Des éleveurs se mettent à la vente directe et au lait anticholestérol

Cependant, les éleveurs ont un peu forcé la main aux laiteries. À la merci des acheteurs, isolés sur leur île, ils n’avaient pas d’autres débouchés que les laiteries du continent. Alors, ils ont osé. D’abord, en profitant de la mode des circuits courts qui reconfigurerait l’agriculture italienne, sous l’impulsion du mouvement Campagna Amica. Grâce à des fonds européens et régionaux, 400 éleveurs se sont équipés de 250 salles de transformation et de saloirs à la ferme, pour fabriquer et vendre eux-mêmes leurs fromages. Les éleveurs ont aussi tiré les leçons d’un marché du Pecorino romano saturé, réveillant deux appellations sardes confidentielles : le Pecorino sardo, variante locale et le Fiore sardo, caractérisé par son fumage. Touristes et consommateurs locaux ont été sensibles à ces deux appellations locales.

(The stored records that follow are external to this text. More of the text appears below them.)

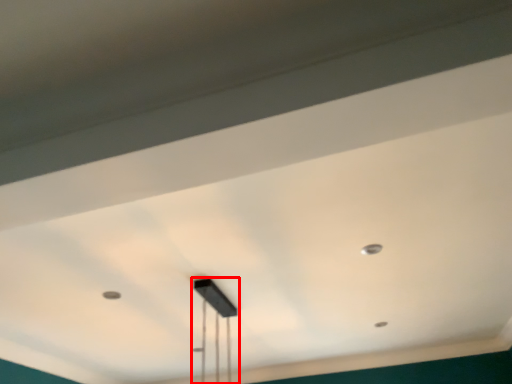
Question: In this image, where is lamp (annotated by the red box) located relative to dot?

Choices:
 (A) left
 (B) right

Answer: (A)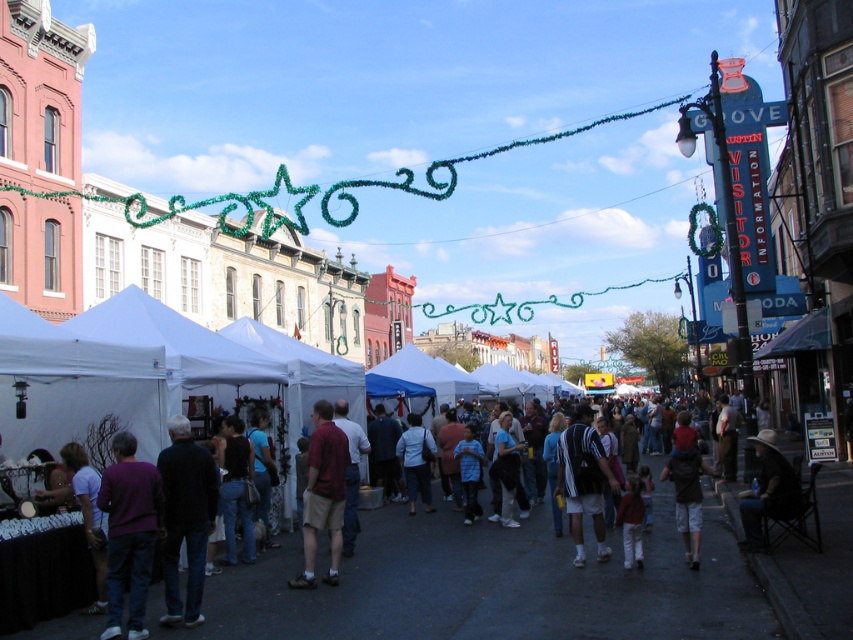
Question: Is black cotton shirt at lower left wider than matte purple shirt at lower left?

Dix éleveurs ont innové en proposant un lait de brebis anticholestérol, en fait riche en acide linoléique conjugué, un acide gras poly-insaturé, type oméga 3, qui protège des maladies cardiovasculaires. Les services de recherche des universités de Cagliari et de Pise ont accompagné les éleveurs dans cette innovation. Les brebis sont nourries avec des fourrages composés de plantes locales et de graines de lin extrudées, source naturelle de précurseur d’acide linoléique conjugué (CLA). La laiterie Argiolas Formaggi commercialise 100 tonnes de fromage enrichi en CLA et depuis 2014, du fromage sans lactose.

Un rapport commercial rééquilibré mais à conserver

En valorisant eux-mêmes sur place leur lait, les éleveurs ont moins vendu aux laiteries continentales. Sous l’impulsion de leur syndicat, quelques agriculteurs, durant plusieurs, mois, ont même vendu leur lait en Grèce, afin de rééquilibrer le rapport commercial.

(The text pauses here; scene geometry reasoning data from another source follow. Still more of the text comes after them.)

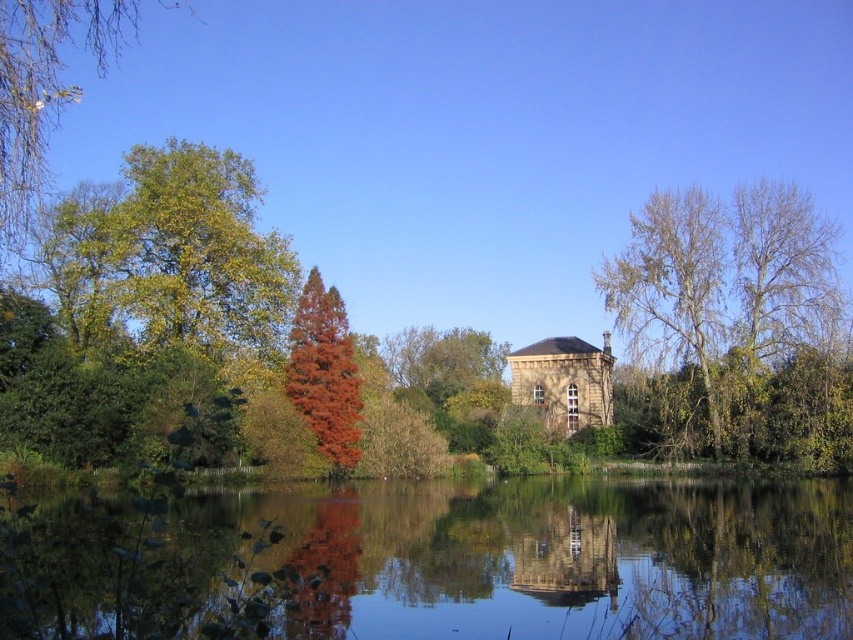
Who is higher up, bare branches at right or green leafy tree at upper left?

green leafy tree at upper left is higher up.

This screenshot has height=640, width=853. Find the location of `bare branches at right`. bare branches at right is located at coordinates (726, 292).

Measure the distance between bare branches at right and camera.

A distance of 165.95 feet exists between bare branches at right and camera.

This screenshot has height=640, width=853. Find the location of `bare branches at right`. bare branches at right is located at coordinates tap(726, 292).

Which is in front, point (117, 10) or point (312, 369)?

Point (312, 369) is in front.

Looking at this image, between green leafy tree at upper left and reddish-brown coniferous tree at center, which one has more height?

green leafy tree at upper left

Which is in front, point (10, 196) or point (340, 324)?

Point (10, 196)

I want to click on green leafy tree at upper left, so click(x=44, y=90).

Does transparent water at center have a smaller size compared to green leafy tree at upper left?

Yes.

Is point (41, 627) farther from camera compared to point (76, 35)?

That is False.

Between point (556, 541) and point (53, 24), which one is positioned in front?

Point (53, 24)

The width and height of the screenshot is (853, 640). What are the coordinates of `transparent water at center` in the screenshot? It's located at [438, 563].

Toutefois, ce rééquilibrage de la filière n’est pas acquis. Ce n’est pas parce que la demande est forte, les prix des fromages élevés, les stocks faibles et la crise sanitaire passée, que les prix à la ferme vont se maintenir, entre 1 et 1,1 €/l. La concentration de l’offre reste faible, il n’y a toujours pas de coopérative de collecte de lait de brebis. Les syndicalistes appellent depuis deux ans à un plan de régulation de l’offre, au sein d’une interprofession structurée et transparente. Pour l’instant seul un plafond de production a été établi à 270 000 quintaux de Pecorino romano par an, par le consortium de l’appellation.